There’s an interesting Slate article discussing the question. An excerpt:
Rep. Dave Camp, the Republican chairman of the House Ways and Means Committee, is Roman Catholic, and he represents a district, the Michigan 4th, with few Jews. But as anyone with access to Twitter, Facebook, or the rest of the Internet can learn, Rep. Camp has a big Jewish problem. And it’s one he may be powerless to solve.
The congressman is under attack because of his aide, Aharon Friedman, an Orthodox Jewish graduate of Harvard Law School. Friedman has been legally divorced from another Orthodox Jew, Tamar Epstein, since 2010 — but has refused to give his ex-wife a get. In Orthodox Judaism, this is the document that a man must give to his wife in order for a religious divorce to go into effect. So long as Friedman refuses to give a get, Epstein cannot remarry within the faith and is considered an agunah, or chained wife.
Epstein’s limbo status has sparked an outcry in the Orthodox world…. Insisting that Friedman’s conduct amounts to domestic abuse, [Epstein’s supporters] have used the Internet, including social media and the petition site change.org, and the national media to demand that Rep. Camp pressure Friedman to religiously divorce Epstein….

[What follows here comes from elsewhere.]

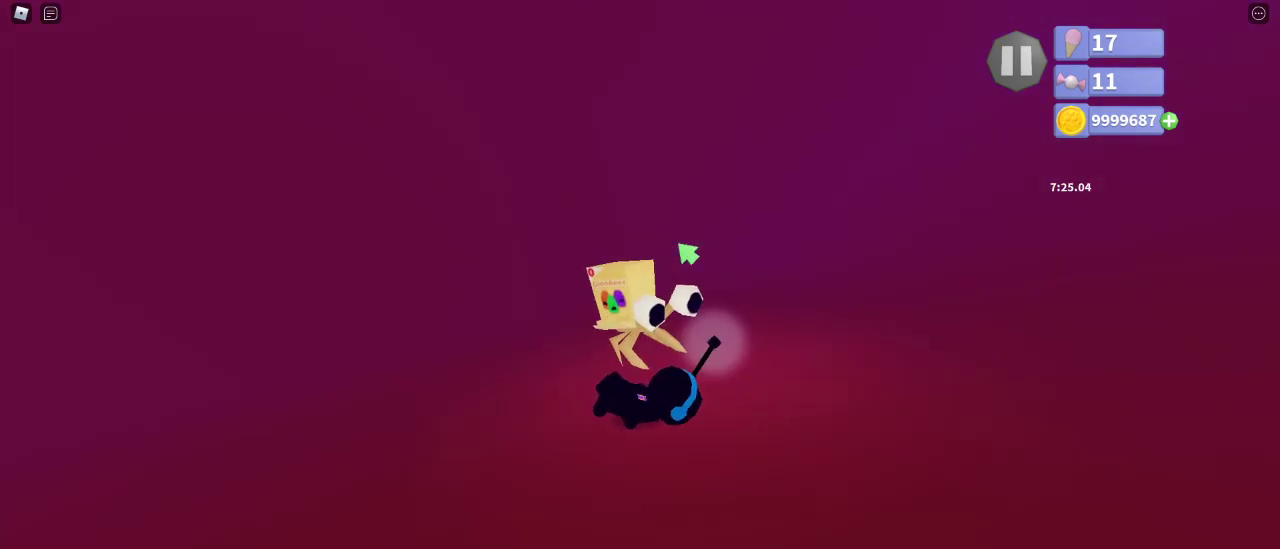
{"keys": ["d"], "mouse": ["left", "right"], "events": [[67, "mouse_left", "down"], [67, "w", "down"], [167, "mouse_left", "up"], [450, "mouse_left", "down"], [467, "d", "down"], [467, "w", "up"]]}
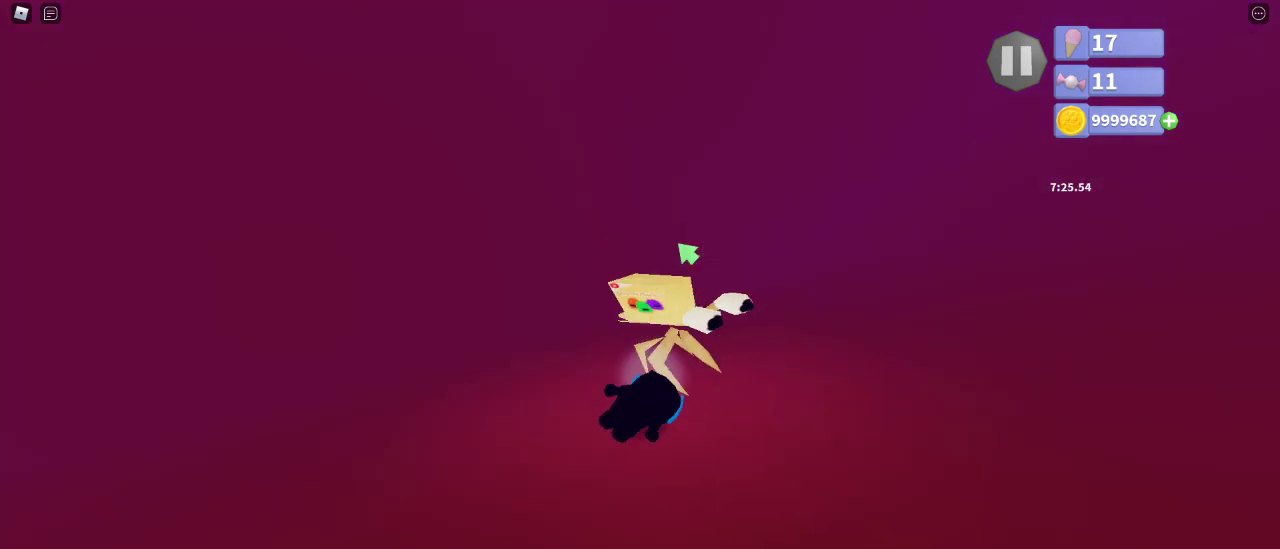
{"keys": ["a"], "mouse": ["right"], "events": [[33, "d", "up"], [33, "mouse_left", "up"], [50, "s", "down"], [300, "a", "down"], [433, "s", "up"]]}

Note that Congressmen, as employers, are bound by the constitutional constraints that apply to the government generally. See, e.g., Davis v. Passman (1979). And while high-ranking Congressional employees are excluded from the normal constitutional protections against government discrimination based on employees’ political activity, I don’t know of any authority for the proposition that such employees are excluded from the normal protections against government compulsion of religious conduct.